Abstract

Lives, whether lived, observed or imagined (or all three) can be written about in many ways. As we all know, the notion of truth as life-writing’s ineluctable aim is seductively false, although this does not prevent it from haunting us. Some things are perhaps still more true than others. Father and Daughter was not a programmatic book – I did not have an agenda (personal or public) to satisfy in writing it. I came to it with three concerns, which were/are all about the disjunctions between publicly accepted knowledge (otherwise known as ideology) on the one hand, and authentic personal experiences, on the other. The first concern was about how people’s reputations, accepted stories about their natures and achievements, can effectively cloak who they actually were and what they actually did. Second, there is the way this mechanism operates in the case of The Family, so that families in practice, with all their emotional untidiness, love, joy, anger and despair, disappear behind a gauzy screen of what we imagine The Family ought to be. Third, there is, in Father and Daughter, that story in the middle chapters about the amazing network of women whose place at LSE was marginal, and became more so under the aegis of my father, who reproduced, unthinkingly I suspect, the masculinist regime of academia in automatically perceiving the work of women to be of less significance than the work of men.

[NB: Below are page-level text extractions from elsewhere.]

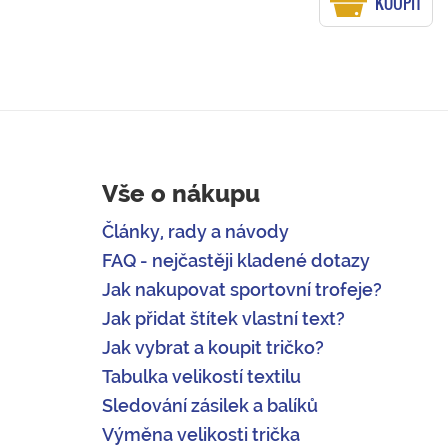
KOUPIT
Vše o nákupu
Články, rady a návody
FAQ - nejčastěji kladené dotazy
Jak nakupovat sportovní trofeje?
Jak přidat štítek vlastní text?
Jak vybrat a koupit tričko?
Tabulka velikostí textilu
Sledování zásilek a balíků
Výměna velikosti trička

All three reviews note that they found this part of the book the most interesting (not only because it seems the least problematic). I am heartened by this, as my current research is into the background of the women who found themselves in Richard Titmuss’s Department at LSE in the 1950s, some a lingering legacy of the old Ratan Tata Department, the provenance of RH Tawney and Clement Attlee, and its historic links to the Webbs. Beatrice Webb was an honorary, rather than perhaps a fully accredited, member, of a gargantuan network of women reformers, researchers, social scientists and participants in campaigns for the emancipation of both women and the world from the destructive strictures of the patriarchal, capitalist, militaristic nation state. The disappearance of this history is not anybody’s fault, of course, yet in seeking explanations we do have to look at the way in which academic social science developed so as to remove from the centre work which challenged all-important (within the academy) distinctions between theory and practice, between speculation and observation, between the study of the public and the private, quietly insisting, to help this sleight of hand on its way, that these dichotomies must be regarded as a matter of moral respectability.
I also enjoyed David Morgan’s observation that he would like to have known more about my own social networks. These are now being studied by a PhD student at Edinburgh who is bravely embarking on the task of combining formal social network analysis with narrative case-studies, using my work as an example. Morgan observes that my work is embedded in wider sets of influences: of course it is. Father and Daughter is not about those influences, which is why ‘Father’ comes first in the title. But even the ambition of writing such a book would have been inconceivable without the background of others’ attempts to render more porous the classical boundaries between what one may write about and may not, and in what terms. Liz Stanley mentions Edmund Gosse’s Father and Son in her review, which I did read, although I did not reference it, perhaps partly because I found it very depressing. Lonely childhoods with unsympathetic parents are depressing. I find them even more so when they are inscribed with the kind of caution Gosse applied to his. He published his memoir anonymously at first, because he was worried about how much he might be attacked for his lack of filial piety. This worried me, too. It worried me not because I mind being criticized (if I did I would hardly have become an academic in the first place), but because such criticism invariably misses the point. We all love our parents and also reject them: but are there not far more interesting and unusual stories to be told?
Sasha Roseneil’s struggle to get into the book reminded me of many such I have experienced in the past, especially with books whose accessibility is depressed by weighty language and irrelevant detours. I wish I could share her belief in the ‘moral bonds’ of academic networks, and hope that she did not write this review purely because of her transactional debt to Sociology for publishing her own work. ‘Filial loyalty’ raises its distracting head again in her review. I wonder whether this accusation is more likely to be thrown at women than men, given the greater sanctions normally applied to women’s ‘deviant’ behaviour? Do we still expect men to be competitive and women to fall into line? Is this a theme in what was happening at LSE in the 1950s? There are so many interesting questions, and they are not at all depressing, nor, I think, despite Roseneil’s view, can it really be counted depressing to gain a more informed sense – not of course merely through Father and Daughter, but by means of much other literature as well – on the origin of welfare states, on the ‘affective crucible’ to which our many current, and also extremely interesting struggles about welfare, can be traced. Nostalgia is a powerful business, but it is not another name for truth.